В конце концов, когда снаружи палатки пролегли послеполуденные тени, Тормунд Великанья Смерть — Краснобай, Трубящий в Рог, Ледолом, Тормунд Громовой Кулак, Медвежий Муж, Медовый Король Красных Палат, Собеседник Богов и Отец Тысяч — протянул руку.

— Значит, договорились, и пусть боги простят меня. Я знаю тысячу матерей, которые никогда не смогут.

Джон пожал протянутую руку. В его голове звучали слова клятвы: «Я меч во тьме. Я дозорный на стене. Я огонь, отгоняющий холод, свет, приносящий зарю, рог, пробуждающий спящих. Я щит, обороняющий царство человека». И новая строчка специально для него: «Я страж, что открыл ворота и позволил врагу войти внутрь». Он бы многое отдал, чтобы узнать, правильно ли поступает. Но он слишком далеко зашёл, чтобы повернуть назад.

— По рукам, — ответил Джон.

Рукопожатие Тормунда было костедробильным. Это в нём не изменилось. И борода была такой же, как раньше, но лицо под этими белыми зарослями сильно похудело, а румяные щёки избороздили глубокие морщины.

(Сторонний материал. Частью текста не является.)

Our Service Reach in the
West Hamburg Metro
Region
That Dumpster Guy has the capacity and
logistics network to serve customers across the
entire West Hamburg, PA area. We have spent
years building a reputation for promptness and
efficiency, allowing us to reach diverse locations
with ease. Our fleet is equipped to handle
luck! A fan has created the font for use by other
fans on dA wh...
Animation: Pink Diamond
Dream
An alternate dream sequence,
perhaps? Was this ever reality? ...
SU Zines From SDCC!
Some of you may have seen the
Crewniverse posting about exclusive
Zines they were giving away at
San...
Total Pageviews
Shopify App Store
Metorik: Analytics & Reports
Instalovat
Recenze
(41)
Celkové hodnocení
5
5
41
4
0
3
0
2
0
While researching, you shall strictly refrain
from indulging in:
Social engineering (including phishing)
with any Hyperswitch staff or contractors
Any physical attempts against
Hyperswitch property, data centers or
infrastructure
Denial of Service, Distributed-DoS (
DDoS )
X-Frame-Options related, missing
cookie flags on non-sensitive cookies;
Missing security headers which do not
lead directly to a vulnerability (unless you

— Манс должен был убить тебя, когда мог, — сказал Тормунд, пытаясь превратить руку Джона в месиво из плоти и кости. — Золото за овсянку, и мальчики… жестокая цена. Что случилось с тем славным пареньком, которого я знал?

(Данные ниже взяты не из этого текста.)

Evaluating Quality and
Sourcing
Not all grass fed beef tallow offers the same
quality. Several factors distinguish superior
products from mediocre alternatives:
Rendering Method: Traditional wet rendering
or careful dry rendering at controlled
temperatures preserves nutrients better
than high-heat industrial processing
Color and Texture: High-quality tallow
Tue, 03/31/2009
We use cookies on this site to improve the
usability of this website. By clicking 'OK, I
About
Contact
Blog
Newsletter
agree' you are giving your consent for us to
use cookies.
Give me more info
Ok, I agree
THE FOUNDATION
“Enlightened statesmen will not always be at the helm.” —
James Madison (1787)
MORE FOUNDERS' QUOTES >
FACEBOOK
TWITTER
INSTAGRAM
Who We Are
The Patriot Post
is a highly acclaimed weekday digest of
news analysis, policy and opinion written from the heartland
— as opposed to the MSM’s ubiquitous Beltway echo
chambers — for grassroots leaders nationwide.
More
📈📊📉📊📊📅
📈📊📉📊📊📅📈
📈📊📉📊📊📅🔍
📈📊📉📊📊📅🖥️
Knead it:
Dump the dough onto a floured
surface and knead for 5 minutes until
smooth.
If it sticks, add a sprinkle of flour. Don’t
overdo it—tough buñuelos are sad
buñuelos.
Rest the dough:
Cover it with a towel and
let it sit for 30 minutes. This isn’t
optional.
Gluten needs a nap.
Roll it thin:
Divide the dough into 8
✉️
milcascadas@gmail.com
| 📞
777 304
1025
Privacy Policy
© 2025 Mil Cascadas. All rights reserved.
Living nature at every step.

«Его сделали лордом-командующим».

— Как говорится, честная сделка оставляет обе стороны недовольными. Три дня?

— Если я проживу так долго. Кое-кто из моих людей плюнет в меня, услышав об этих условиях, — Тормунд отпустил руку Джона. — Твои вороны тоже будут ворчать, насколько я их знаю. И я тоже должен быть недоволен. Я убил больше ваших чёрных засранцев, чем могу сосчитать.

— Вероятно, будет лучше, если ты не станешь так громко упоминать об этом, когда появишься к югу от Стены.